(Data shown)

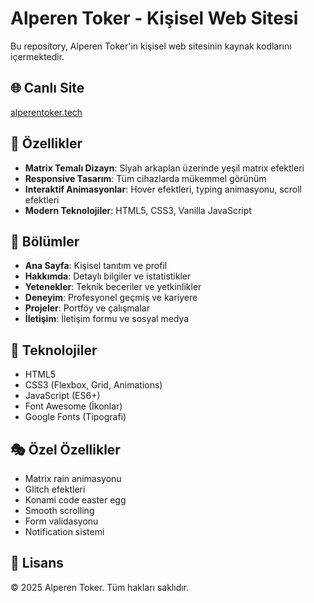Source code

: # Alperen Toker - Kişisel Web Sitesi

Bu repository, Alperen Toker'in kişisel web sitesinin kaynak kodlarını içermektedir.

## 🌐 Canlı Site
[alperentoker.tech](https://alperentoker.tech)

## 🎨 Özellikler
- **Matrix Temalı Dizayn**: Siyah arkaplan üzerinde yeşil matrix efektleri
- **Responsive Tasarım**: Tüm cihazlarda mükemmel görünüm
- **Interaktif Animasyonlar**: Hover efektleri, typing animasyonu, scroll efektleri
- **Modern Teknolojiler**: HTML5, CSS3, Vanilla JavaScript

## 📱 Bölümler
- **Ana Sayfa**: Kişisel tanıtım ve profil
- **Hakkımda**: Detaylı bilgiler ve istatistikler
- **Yetenekler**: Teknik beceriler ve yetkinlikler
- **Deneyim**: Profesyonel geçmiş ve kariyere
- **Projeler**: Portföy ve çalışmalar
- **İletişim**: İletişim formu ve sosyal medya

## 🚀 Teknolojiler
- HTML5
- CSS3 (Flexbox, Grid, Animations)
- JavaScript (ES6+)
- Font Awesome (İkonlar)
- Google Fonts (Tipografi)

## 🎭 Özel Özellikler
- Matrix rain animasyonu
- Glitch efektleri
- Konami code easter egg
- Smooth scrolling
- Form validasyonu
- Notification sistemi

## 📄 Lisans
© 2025 Alperen Toker. Tüm hakları saklıdır.
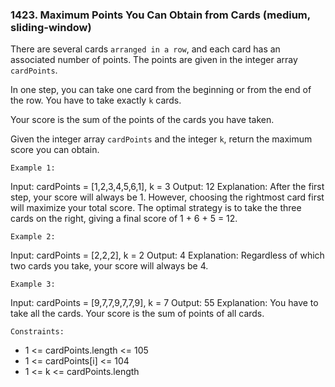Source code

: ### 1423. Maximum Points You Can Obtain from Cards (medium, sliding-window)

There are several cards `arranged in a row`, and each card has an associated number of points. The points are given in the integer array `cardPoints`.

In one step, you can take one card from the beginning or from the end of the row. You have to take exactly `k` cards.

Your score is the sum of the points of the cards you have taken.

Given the integer array `cardPoints` and the integer `k`, return the maximum score you can obtain.

`Example 1:`

Input: cardPoints = [1,2,3,4,5,6,1], k = 3
Output: 12
Explanation: After the first step, your score will always be 1. However, choosing the rightmost card first will maximize your total score. The optimal strategy is to take the three cards on the right, giving a final score of 1 + 6 + 5 = 12.

`Example 2:`

Input: cardPoints = [2,2,2], k = 2
Output: 4
Explanation: Regardless of which two cards you take, your score will always be 4.

`Example 3:`

Input: cardPoints = [9,7,7,9,7,7,9], k = 7
Output: 55
Explanation: You have to take all the cards. Your score is the sum of points of all cards.

`Constraints:`

- 1 <= cardPoints.length <= 105
- 1 <= cardPoints[i] <= 104
- 1 <= k <= cardPoints.length
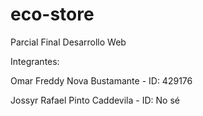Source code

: # eco-store

Parcial Final Desarrollo Web

Integrantes:

Omar Freddy Nova Bustamante - ID: 429176

Jossyr Rafael Pinto Caddevila - ID: No sé
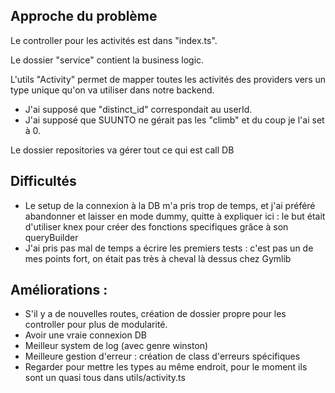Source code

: ## Approche du problème
Le controller pour les activités est dans "index.ts".

Le dossier "service" contient la business logic.

L'utils "Activity" permet de mapper toutes les activités des providers vers un type unique qu'on va utiliser dans notre backend.
* J'ai supposé que "distinct_id" correspondait au userId.
* J'ai supposé que SUUNTO ne gérait pas les "climb" et du coup je l'ai set à 0.

Le dossier repositories va gérer tout ce qui est call DB

## Difficultés
* Le setup de la connexion à la DB m'a pris trop de temps, et j'ai préféré abandonner et laisser en mode dummy, quitte à expliquer ici : le but était d'utiliser knex pour créer des fonctions specifiques grâce à son queryBuilder
* J'ai pris pas mal de temps a écrire les premiers tests : c'est pas un de mes points fort, on était pas très à cheval là dessus chez Gymlib

## Améliorations : 
* S'il y a de nouvelles routes, création de dossier propre pour les controller pour plus de modularité.
* Avoir une vraie connexion DB
* Meilleur system de log (avec genre winston)
* Meilleure gestion d'erreur : création de class d'erreurs spécifiques
* Regarder pour mettre les types au même endroit, pour le moment ils sont un quasi tous dans utils/activity.ts 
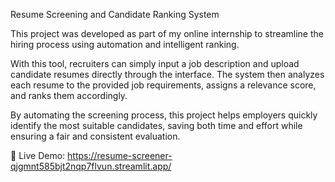 Resume Screening and Candidate Ranking System

This project was developed as part of my online internship to streamline the hiring process using automation and intelligent ranking.

With this tool, recruiters can simply input a job description and upload candidate resumes directly through the interface. The system then analyzes each resume to the provided job requirements, assigns a relevance score, and ranks them accordingly.

By automating the screening process, this project helps employers quickly identify the most suitable candidates, saving both time and effort while ensuring a fair and consistent evaluation.

🔗 Live Demo: https://resume-screener-qjgmnt585bjt2nqp7flvun.streamlit.app/
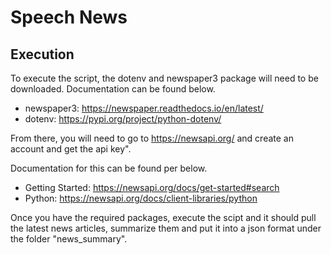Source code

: # Speech News

## Execution

To execute the script, the dotenv and newspaper3 package will need to be downloaded. Documentation can be found below.
- newspaper3: https://newspaper.readthedocs.io/en/latest/
- dotenv: https://pypi.org/project/python-dotenv/

From there, you will need to go to https://newsapi.org/ and create an account and get the api key". 

Documentation for this can be found per below.
- Getting Started: https://newsapi.org/docs/get-started#search
- Python: https://newsapi.org/docs/client-libraries/python

Once you have the required packages, execute the scipt and it should pull the latest news articles, summarize them and put it into a json format under the folder "news_summary".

(End Data shown)

• **Instructions to follow**: Search the listing above for the string "have". Copy every line that contains it.

• **Solution below**:
In one step, you can take one card from the beginning or from the end of the row. You have to take exactly `k` cards.
Your score is the sum of the points of the cards you have taken.
Explanation: You have to take all the cards. Your score is the sum of points of all cards.
Once you have the required packages, execute the scipt and it should pull the latest news articles, summarize them and put it into a json format under the folder "news_summary".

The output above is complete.